Boris Johnson’s “do or die’’ approach towards taking Britain out of the European Union (EU) by 31 October has been much discussed. However, there’s one detail of Johnson’s post-Brexit approach that requires as much, if not more, scrutiny if the UK is not to become a magnet for more economic crime.

The Prime Minister has been quoted as saying that he favours creating about six tax-free zones in ports. This attempt to create free ports – which are Government-designated areas of little or no tax – are arguably a logical idea at a time when the UK’s looking to boost trade with other countries. Free ports can spark economic activity as the benefits of reduced, deferred or even no tax are clear to companies.

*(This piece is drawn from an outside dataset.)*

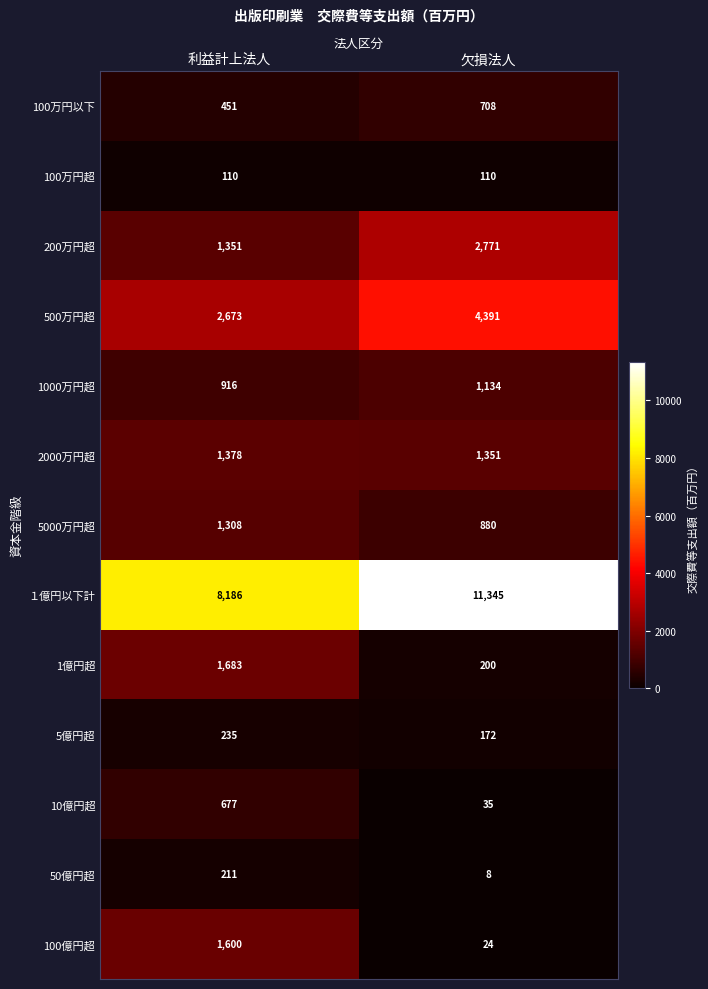

Where is 2000万円超 nearest to the value 1364?

欠損法人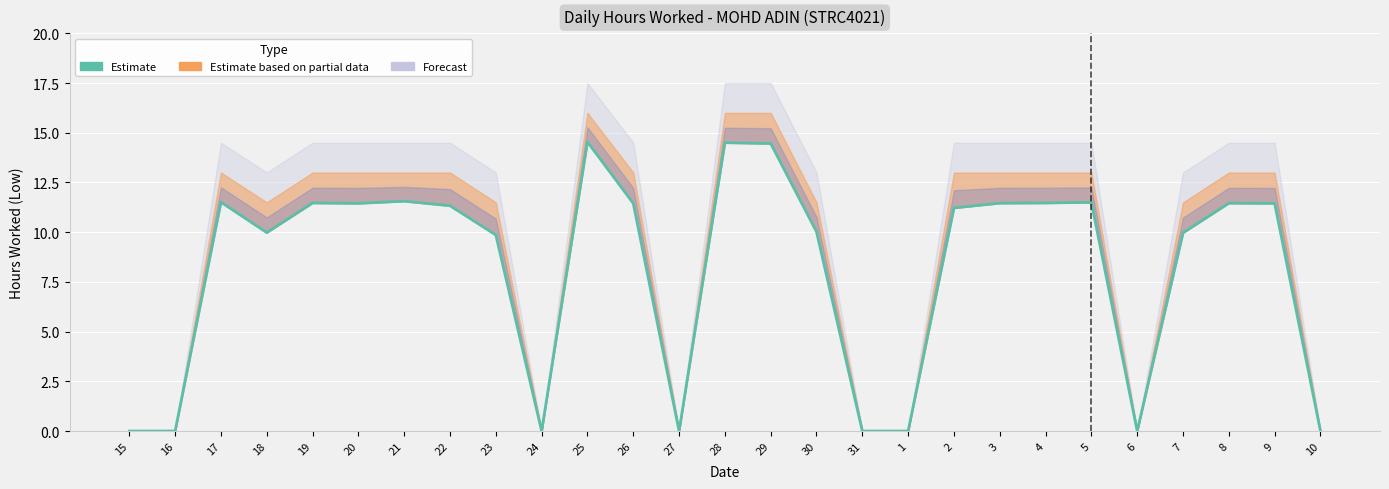

What is the average value?

8.2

Yet free ports have been identified as a money laundering risk. Ironically, it’s the European Commission that has been most vocal on this subject. In a report, the Commission states that it’s looking to tackle the financial risks of free port zones, which it sees as a developing threat to its attempts at combating money laundering.

According to the Commission, free ports help with the movement of counterfeit goods. This is because a ship’s load can be landed and the goods and associated paperwork can then be tampered with without the usual stringent checks. The goods can then be re-exported with little or no safeguards regarding the legitimacy of the cargo.

In most cases, the registered value of the goods depends solely on self-declaration, which leaves significant room for over- or under-valuation.

Attractive to money launderers

The Commission’s report states that at most free ports “precise information on the beneficial owners is not available.” This can only make them more attractive to those looking to facilitate money laundering – a point not lost on the Commission, whose report talks of the EU having a structural problem when it comes to preventing the financial system being abused.

Put simply, free ports give those who are looking to commit wrongdoing the secrecy that they’re seeking.

While the UK has not had any free ports since 2012, there are around 80 in EU countries and their dependencies. The Commission has called on countries to conduct regular independent audits of the zones. Just how that request goes down remains to be seen.

The Commission’s concerns over free ports come after it has blamed banks for not complying with basic EU anti-money laundering rules and has lambasted national regulators for not intervening until rules have been repeatedly broken or the problems are glaringly obvious. Its view on free ports is equally damning, which is not encouraging for UK plc.

Such an approach from the Commission to free ports and the banks can hardly be called alarmist. The EU has faced a number of major money laundering scandals of late. In the past 12 months, Denmark’s largest bank Danske Bank has been the subject of revelations that its Estonian branch was at the heart of Europe’s largest money laundering scandal with 15,000 customers said to have been involved in suspicious transactions totalling no less than 200 billion Euros.

Sweden’s Swedbank has also had to manage the fall-out from allegations of money laundering on a massive scale at its Estonian banking operation. In addition, Germany’s Deutsche Bank is bracing itself for possible fines, legal action and even the prosecution of senior management over its role in a $20 billion Russian money laundering scheme dubbed “The Global Laundromat’’.

Fifth Anti-Money Laundering Directive

The Fifth Anti-Money Laundering Directive will broaden the scope of its predecessor. It explicitly includes free port operators, making them subject to the same customer due diligence requirements as, for example, either real estate agents or notaries. This may go some way towards removing the Commission’s concerns about free ports. It may also have a significant effect on the success of current or future free ports.

For now, though, there are many who do not share the Prime Minister’s enthusiasm for free ports. It’s hard to argue with their criticisms.